I was cruising my google feed reader (handiest thing ever) and I came across this post(not totally sfw) lauding Cindy Crawford and her graceful aging.
Yes Ms. Crawford looks hot. We know this. I think we've known this for what twenty years now?
But what bothers me is the idea that one must remain youthful and largely unchanged, to stay the hot young things we were when we were 20. As I've said before I find that whole idea unnatural and plain icky.
What bothers me further is the inference these days that self care automatically means you must remain trim and toned. That taking care of yourself means staying or getting thin.
I think this bastardization of the idea of self care is harmful to people in general.
I don't like the idea that the only path to self care and therefore visible self love is to eliminate your vices, shed those pounds etc.
Why is it that in reading about self care it's always presumed that the ideal is where you must want to be? I believe that this thin centric, tunnel vision of self care is harmful and in the end for a lot of us another fount of misery.
If you haven't read it I'll point you to Kate's post about the Fantasy of Being Thin.
I bring that up because the going definitions of self care seem to fit right in don't they?
I fully believe that the idea of self care is in desperate need of rephrasing and rethinking.
Instead of self care being all about retaining your appearance of youth, being thin, appearing to be fit (because if you do a little googling it's very apparent that you can look fine and not be fine), we as humans might want to focus on being good to ourselves.
By that I mean don't exercise yourself into pain or injury. You'd think that's common sense but if you watch reality weight loss shows, listen to people talk about weightloss it's just not.
Instead of looking to remake yourself into some image of perfection that is unattainable, why not just be nice? Be nice to yourself. Learn to love your foibles, love your insecurities. Love who you have spent your time on earth becoming. And then, maybe you know what you might discover that you don't need to change.

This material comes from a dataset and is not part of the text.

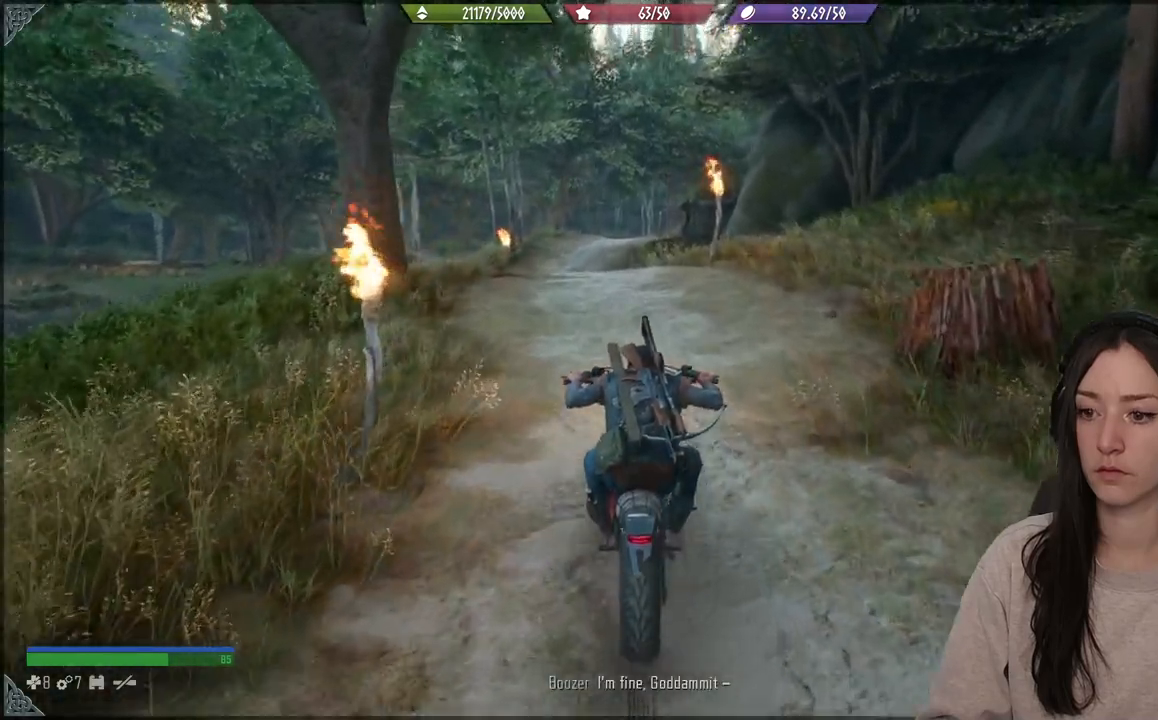
{"buttons": ["R2"], "left_stick": "up", "right_stick": "center", "events": [[150, "R2", "down"], [317, "R2", "up"], [400, "R2", "down"]]}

Or maybe you do and that's okay. That's great. What I'm saying is changing because you think you're defective or because it seems like the thing to do is not good for you.
Further let's teach our kids this way. Instead of just letting them absorb all the bullshit let's fight it. Instead of letting your daughter hear how much you think your ass sucks and what a bad person you are for having that cookie, squash it. Think about all the children suffering from eating disorders. About the children suffering depression.
Think about how it might have changed your life if as a kid someone special to you showed you what a healthy body image looks like and is.
I believe that we are all fucked up. There is stuff wrong with and weird about all of us. I also believe that is not in and of itself a horrible no good very bad thing. I believe that we can love ourselves as fucked up and weird as we are. I believe that when we love ourselves it starts to get easier not to be fucked up.
These are lessons I take to heart because I struggle. I am not bullet proof.
I fuck up.
Sometimes I am angry with myself for not being up to my own standards.
Sometimes, I hate my ass.
Most of the time I don't. Most of the time I fight for myself. I fight to feel good and practice thoughtful self care.
So what are we going to do about all this?
You tell me my darlings. How do you love yourselves? What helps you to care for yourself in a loving manner?